Karl Gall (Wenen, 27 oktober 1903Ramsey, 13 juni 1939), was een Oostenrijks motorcoureur die vooral succesvol was in de jaren dertig.

Ballaugh Bridge op het eiland Man. Op de meest rechter pilaar van de witte woningen aan de linkerkant zit de gedenksteen van Karl Gall.

Karl Gall had nog twee oudere broers, Franz en Adolf, die ook aan motorsport deden. Karl begon zijn carrière in op een zandbaan in Wenen in 1924 met een 350cc Zenith-JAP. In 1925 won hij de 250cc klasse van de TT van Oostenrijk met een New Imperial. In 1927 werd hij fabriekscoureur bij BMW, maar van 1929 tot 1933 reed hij voor het merk Standard uit Ludwigsburg. In 1933 viel hij hard tijdens de Grand Prix van Duitsland waardoor hij jaren niet meer kon racen. In 1936 keerde hij terug naar BMW, waar hij de BMW 255 compressorracer ter beschikking had. Hij was toen de teamgenoot van Otto Ley. In 1937 won hij de Dutch TT en de Grand Prix van Duitsland op de Sachsenring. Dat waren belangrijke wedstrijden voor BMW, dat voor het eerst de snelle Nortons van Jimmie Guthrie en Freddie Frith versloeg. In Duitsland gebeurde dat na het tragische ongeluk van Guthrie. Karl Gall werd in dat jaar ook Kampioen van Duitsland. In 1937 won hij ook de Eilenriederennen, de Grand Prix van Hongarije en de Eifelrennen op de Nürburgring, waardoor dit zijn succesvolste jaar als coureur was. Bij de Senior TT van 1938 werd hij door BMW ingeschreven samen met Jock West en de opvolger van de gestopte Otto Ley, Schorsch Meier.
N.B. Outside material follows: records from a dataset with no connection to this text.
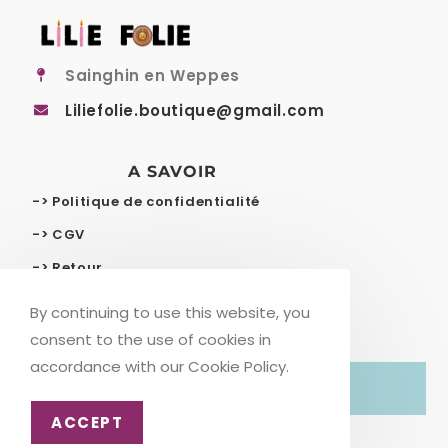
Sainghin en Weppes
Liliefolie.boutique@gmail.com
A SAVOIR
-> Politique de confidentialité
-> CGV
-> Retour
-> Livraison gratuite
By continuing to use this website, you
consent to the use of cookies in
accordance with our Cookie Policy.
© COPYRIGHT – LILIE FOLIE
ACCEPT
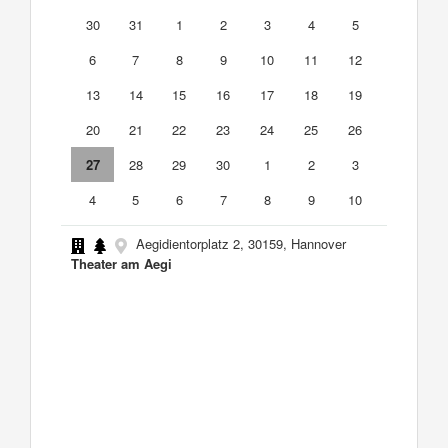
30
31
1
2
3
4
5
6
7
8
9
10
11
12
13
14
15
16
17
18
19
20
21
22
23
24
25
26
27
28
29
30
1
2
3
4
5
6
7
8
9
10
Aegidientorplatz 2, 30159, Hannover
Theater am Aegi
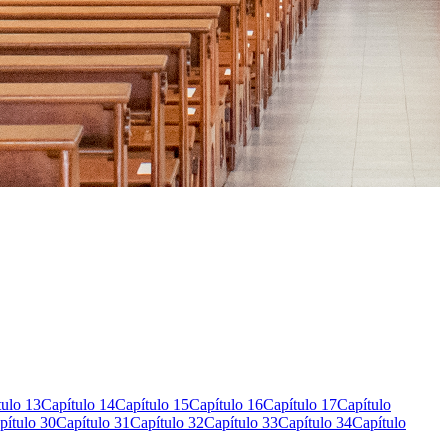
tulo 13
Capítulo 14
Capítulo 15
Capítulo 16
Capítulo 17
Capítulo
pítulo 30
Capítulo 31
Capítulo 32
Capítulo 33
Capítulo 34
Capítulo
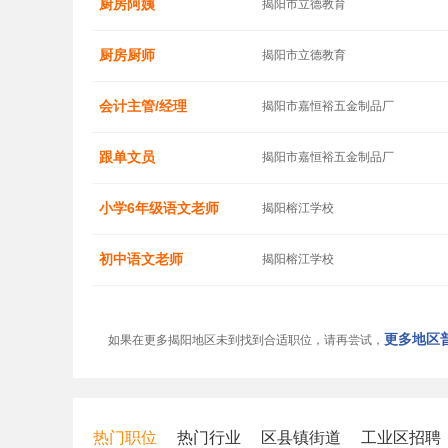
厨房阿姨
揭阳市立德教育
厨房厨师
揭阳市立德教育
会计主管/经理
揭阳市嘉恒裕五金制品厂
跟单文员
揭阳市嘉恒裕五金制品厂
小学6年级语文老师
揭阳榕江学校
初中语文老师
揭阳榕江学校
更多地区普
如果在更多揭阳地区未到找到合适职位，请再尝试，
热门职位
热门行业
区县镇街道
工业区招聘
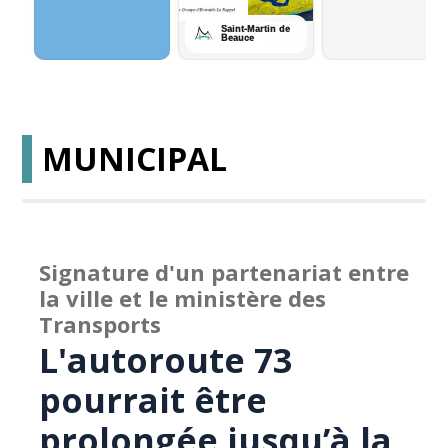
MUNICIPAL
Signature d'un partenariat entre
la ville et le ministère des
Transports
L'autoroute 73
pourrait être
prolongée jusqu’à la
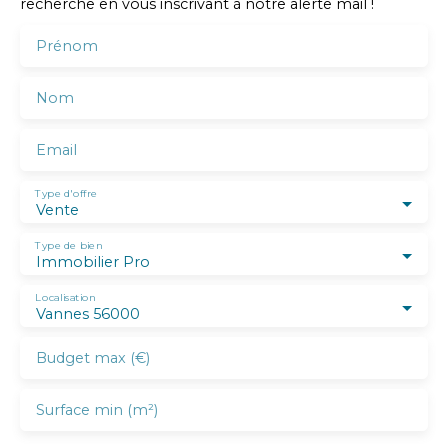
recherche en vous inscrivant à notre alerte mail !
Prénom
Nom
Email
Type d'offre
Vente
Type de bien
Immobilier Pro
Localisation
Vannes 56000
Budget max (€)
Surface min (m²)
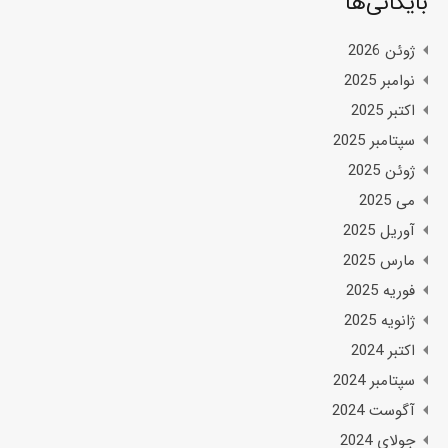
بایگانی‌ها
ژوئن 2026
نوامبر 2025
اکتبر 2025
سپتامبر 2025
ژوئن 2025
می 2025
آوریل 2025
مارس 2025
فوریه 2025
ژانویه 2025
اکتبر 2024
سپتامبر 2024
آگوست 2024
جولای 2024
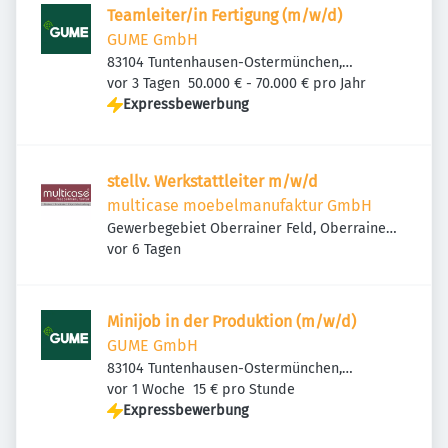
Teamleiter/in Fertigung (m/w/d)
GUME GmbH
83104 Tuntenhausen-Ostermünchen,
Veröffentlicht
:
Deutschland
vor 3 Tagen
50.000 € - 70.000 € pro Jahr
Expressbewerbung
stellv. Werkstattleiter m/w/d
multicase moebelmanufaktur GmbH
Gewerbegebiet Oberrainer Feld, Oberrainer
Veröffentlicht
:
Feld 24, 83104 Tuntenhausen, Deutschland
vor 6 Tagen
Minijob in der Produktion (m/w/d)
GUME GmbH
83104 Tuntenhausen-Ostermünchen,
Veröffentlicht
:
Deutschland
vor 1 Woche
15 € pro Stunde
Expressbewerbung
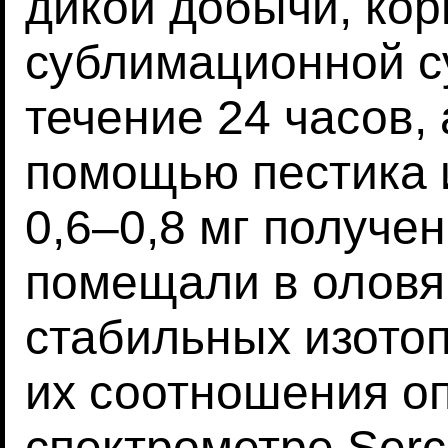
дикой добычи, кор
сублимационной с
течение 24 часов,
помощью пестика 
0,6–0,8 мг получе
помещали в оловя
стабильных изотоп
их соотношения о
спектрометре Serco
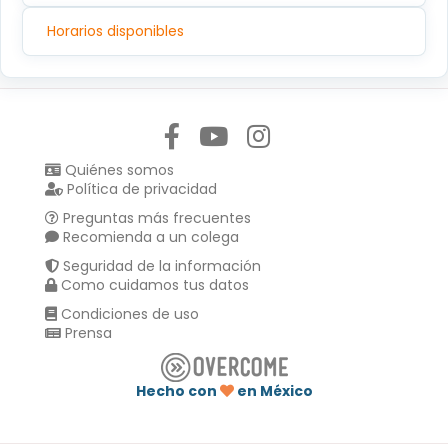
Horarios disponibles
Síguenos en:
Quiénes somos
Política de privacidad
Preguntas más frecuentes
Recomienda a un colega
Seguridad de la información
Como cuidamos tus datos
Condiciones de uso
Prensa
Hecho con
en México
Compartir en :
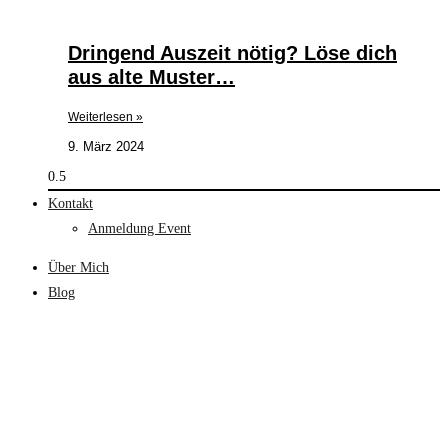
Dringend Auszeit nötig? Löse dich
aus alte Muster…
Weiterlesen »
9. März 2024
Kontakt
Anmeldung Event
Über Mich
Blog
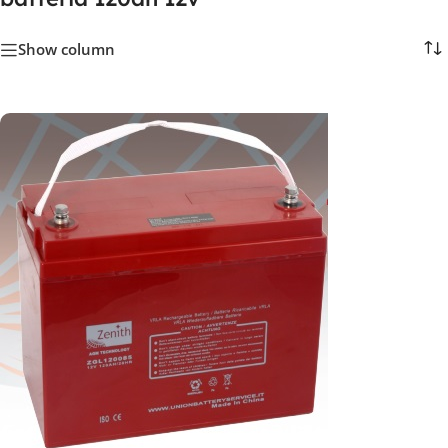
Show column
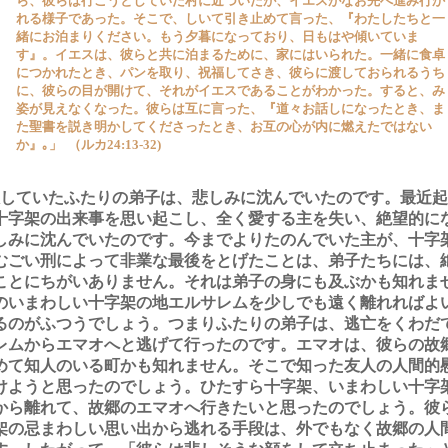
ら、彼らは行こうとしていた村に近づいたが、イエスがなお先へ進み行か
れる様子であった。そこで、しいて引き止めて言った、『わたしたちと一
緒にお泊まりください。もう夕暮になっており、日もはや傾いていま
す』。イエスは、彼らと共に泊まるために、家にはいられた。一緒に食卓
につかれたとき、パンを取り、祝福してさき、彼らに渡しておられるうち
に、彼らの目が開けて、それがイエスであることがわかった。すると、み
姿が見えなくなった。彼らは互に言った、『道々お話しになったとき、ま
た聖書を説き明かしてくださったとき、お互の心が内に燃えたではない
か』｡」 （ルカ24:13-32)
していたふたりの弟子は、悲しみに沈んでいたのです。最近起
十字架の出来事を思い起こし、全く愛する主を失い、絶望的に
しみに沈んでいたのです。今までよりたのんでいた主が、十字
むごい刑によって非業な最後をとげたことは、弟子たちには、
ことにちがいありません。それは弟子の身にも及ぶかも知れま
のいまわしい十字架の地エルサレムを少しでも遠く離れればよ
るのがふつうでしょう。つまりふたりの弟子は、逃亡をくわだ
レムからエマオへと逃げて行ったのです。エマオは、彼らの故
めて知人のいる町かも知れません。そこで知った友人の人間的
けようと思ったのでしょう。ひたすら十字架、いまわしい十字
から離れて、故郷のエマオへ行きたいと思ったのでしょう。彼
架の忌まわしい思い出から逃れる手段は、外でもなく故郷の人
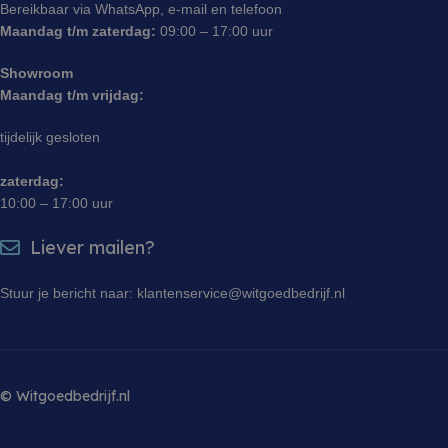
Bereikbaar via WhatsApp, e-mail en telefoon
sbjs_session
.witgoedbedrijf.nl
29 minuten 55
Deze cooki
Maandag t/m zaterdag:
09:00 – 17:00 uur
seconden
gebruikt o
gebruikersa
sessies te
Showroom
prestaties 
Maandag t/m vrijdag:
bruikbaarh
website te 
zodat u ku
tijdelijk gesloten
hoe bezoe
met de web
zaterdag:
10:00 – 17:00 uur
Liever mailen?
Stuur je bericht naar: klantenservice@witgoedbedrijf.nl
© Witgoedbedrijf.nl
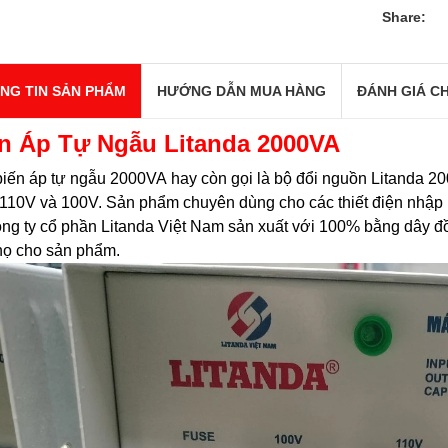
Share:
NG TIN SẢN PHẨM
HƯỚNG DẪN MUA HÀNG
ĐÁNH GIÁ CH
n Áp Tự Ngẫu Litanda 2000VA
iến áp tự ngẫu 2000VA hay còn gọi là bộ đổi nguồn Litanda 
110V và 100V. Sản phẩm chuyên dùng cho các thiết điện nhập 
ng ty cổ phần Litanda Việt Nam sản xuất với 100% bằng dây đồn
thọ cho sản phẩm.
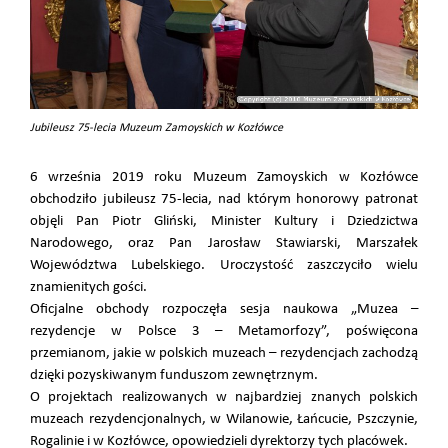
Jubileusz 75-lecia Muzeum Zamoyskich w Kozłówce
6 września 2019 roku Muzeum Zamoyskich w Kozłówce
obchodziło jubileusz 75-lecia, nad którym honorowy patronat
objęli Pan Piotr Gliński, Minister Kultury i Dziedzictwa
Narodowego, oraz Pan Jarosław Stawiarski, Marszałek
Województwa Lubelskiego. Uroczystość zaszczyciło wielu
znamienitych gości.
Oficjalne obchody rozpoczęła sesja naukowa „Muzea –
rezydencje w Polsce 3 – Metamorfozy”, poświęcona
przemianom, jakie w polskich muzeach – rezydencjach zachodzą
dzięki pozyskiwanym funduszom zewnętrznym.
O projektach realizowanych w najbardziej znanych polskich
muzeach rezydencjonalnych, w Wilanowie, Łańcucie, Pszczynie,
Rogalinie i w Kozłówce, opowiedzieli dyrektorzy tych placówek.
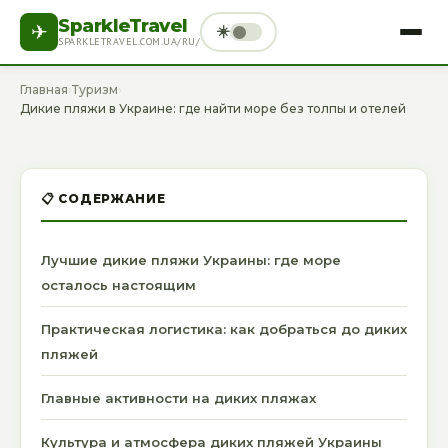
SparkleTravel
✈
☀️
SPARKLETRAVEL.COM.UA/RU/
ГЛАВНАЯ
ТУРИЗМ
ОТЕЛИ
ДОСУГ
Главная
›
Туризм
›
Дикие пляжи в Украине: где найти море без толпы и отелей
ЗДОРОВЬЕ
СПОРТ
ТЕХНИКА
ФИНАНСЫ
РАЗНОЕ
РУССКИЙ
📋 СОДЕРЖАНИЕ
Лучшие дикие пляжи Украины: где море
осталось настоящим
Практическая логистика: как добраться до диких
пляжей
Главные активности на диких пляжах
Культура и атмосфера диких пляжей Украины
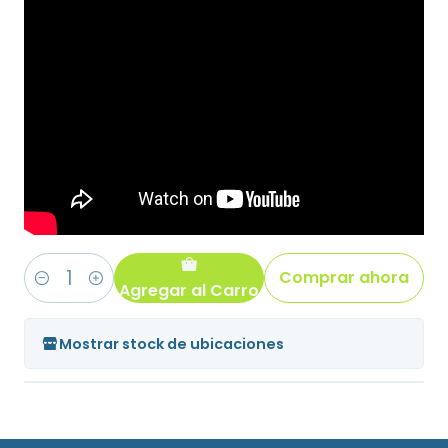
Comprar ahora
Agregar al Carro
Cantidad
Mostrar stock de ubicaciones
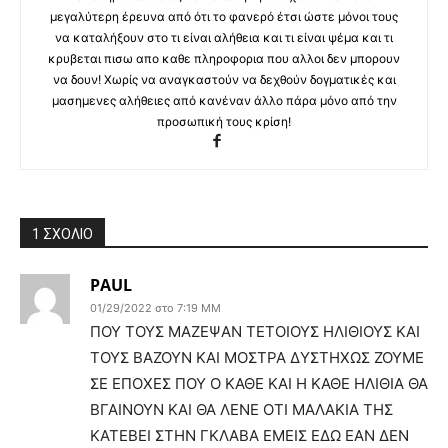
μεγαλύτερη έρευνα από ότι το φανερό έτσι ώστε μόνοι τους
να καταλήξουν στο τι είναι αλήθεια και τι είναι ψέμα και τι
κρυβεται πισω απο καθε πληροφορια που αλλοι δεν μπορουν
να δουν! Χωρίς να αναγκαστούν να δεχθούν δογματικές και
μασημενες αλήθειες από κανέναν άλλο πάρα μόνο από την
προσωπική τους κρίση!
1 ΣΧΟΛΙΟ
PAUL
01/29/2022 στο 7:19 ΜΜ
ΠΟΥ ΤΟΥΣ ΜΑΖΕΨΑΝ ΤΕΤΟΙΟΥΣ ΗΛΙΘΙΟΥΣ ΚΑΙ
ΤΟΥΣ ΒΑΖΟΥΝ ΚΑΙ ΜΟΣΤΡΑ ΔΥΣΤΗΧΩΣ ΖΟΥΜΕ
ΣΕ ΕΠΟΧΕΣ ΠΟΥ Ο ΚΑΘΕ ΚΑΙ Η ΚΑΘΕ ΗΛΙΘΙΑ ΘΑ
ΒΓΑΙΝΟΥΝ ΚΑΙ ΘΑ ΛΕΝΕ ΟΤΙ ΜΑΛΑΚΙΑ ΤΗΣ
ΚΑΤΕΒΕΙ ΣΤΗΝ ΓΚΛΑΒΑ ΕΜΕΙΣ ΕΔΩ ΕΑΝ ΔΕΝ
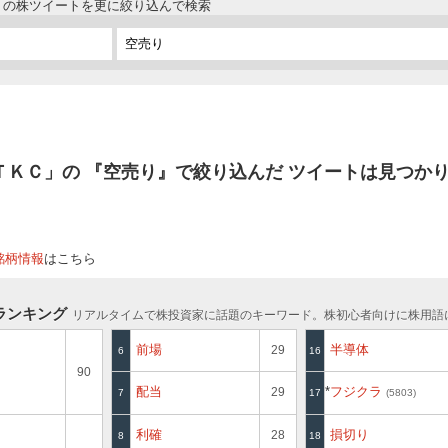
ＫＣの株ツイートを更に絞り込んで検索
6 ＴＫＣ」の 『空売り』で絞り込んだ ツイートは見つか
銘柄情報
はこちら
ランキング
リアルタイムで株投資家に話題のキーワード。株初心者向けに株用語
前場
半導体
29
6
16
90
配当
フジクラ
29
7
17
5803
利確
損切り
28
8
18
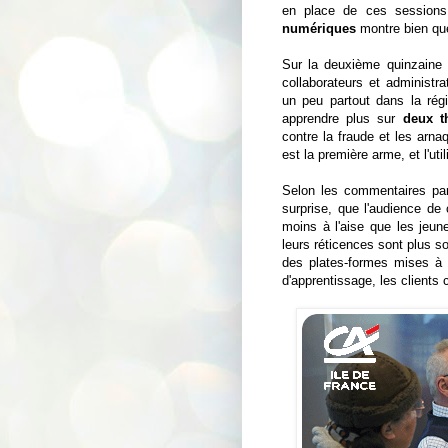
en place de ces sessions
numériques
montre bien que
Sur la deuxième quinzaine 
collaborateurs et administra
un peu partout dans la rég
apprendre plus sur
deux t
contre la fraude et les arn
est la première arme, et l'uti
Selon les commentaires part
surprise, que l'audience d
moins à l'aise que les jeun
leurs réticences sont plus so
des plates-formes mises à l
d'apprentissage, les clients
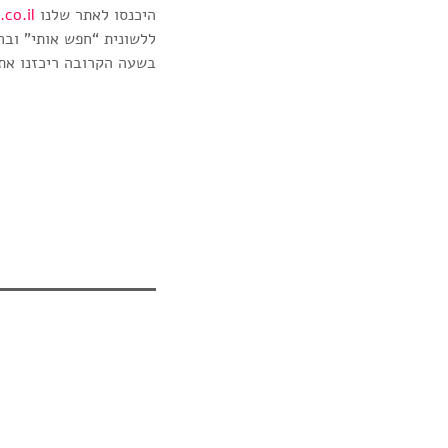
היכנסו לאתר שלנו
co.il
ללשונית “חפש אותי” ובח
בשעה הקרובה ריכזנו את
Tijdens de onofficiële trainingen kwam Gall hard ten val en hij werd bewusteloos gevonden in een sloot bij de Gooseneck. Door verwondingen aan zijn hoofd en een gebroken arm kon hij niet aan de Senior TT deelnemen. Schorsch Meier startte de race op één cilinder nadat een monteur nog op de startlijn een bougie had verwisseld maar daarbij de schroefdraad had beschadigd. Hij reed slechts enkele kilometers, want bij Bray Hill viel hij al stil. Jock West werd de beste BMW-rijder op de vijfde plaats.

Op 2 juni 1939, tijdens de avondtrainingen voor de Senior TT crashte Karl Gall in zijn eerste ronde toen hij Freddie Frith probeerde in te halen bij Ballaugh Bridge. Hij werd naar het Ramsey Cottage Hospital gebracht met verschillende hoofdwonden. Op 13 juni overleed hij aan de gevolgen van een longontsteking in het ziekenhuis, hemelsbreed 2,5 km van de Gooseneck. BMW overwoog niet aan de TT deel te nemen, maar deed dat toch. Schorsch Meier won de Senior TT en Jock West werd tweede. Bij Ballaugh Bridge op de Snaefell Mountain Course herinnert een kleine plaquette aan Karl Gall. Deze draagt het opschrift: "Karl Gall, 1903-1939, Seine Freunde".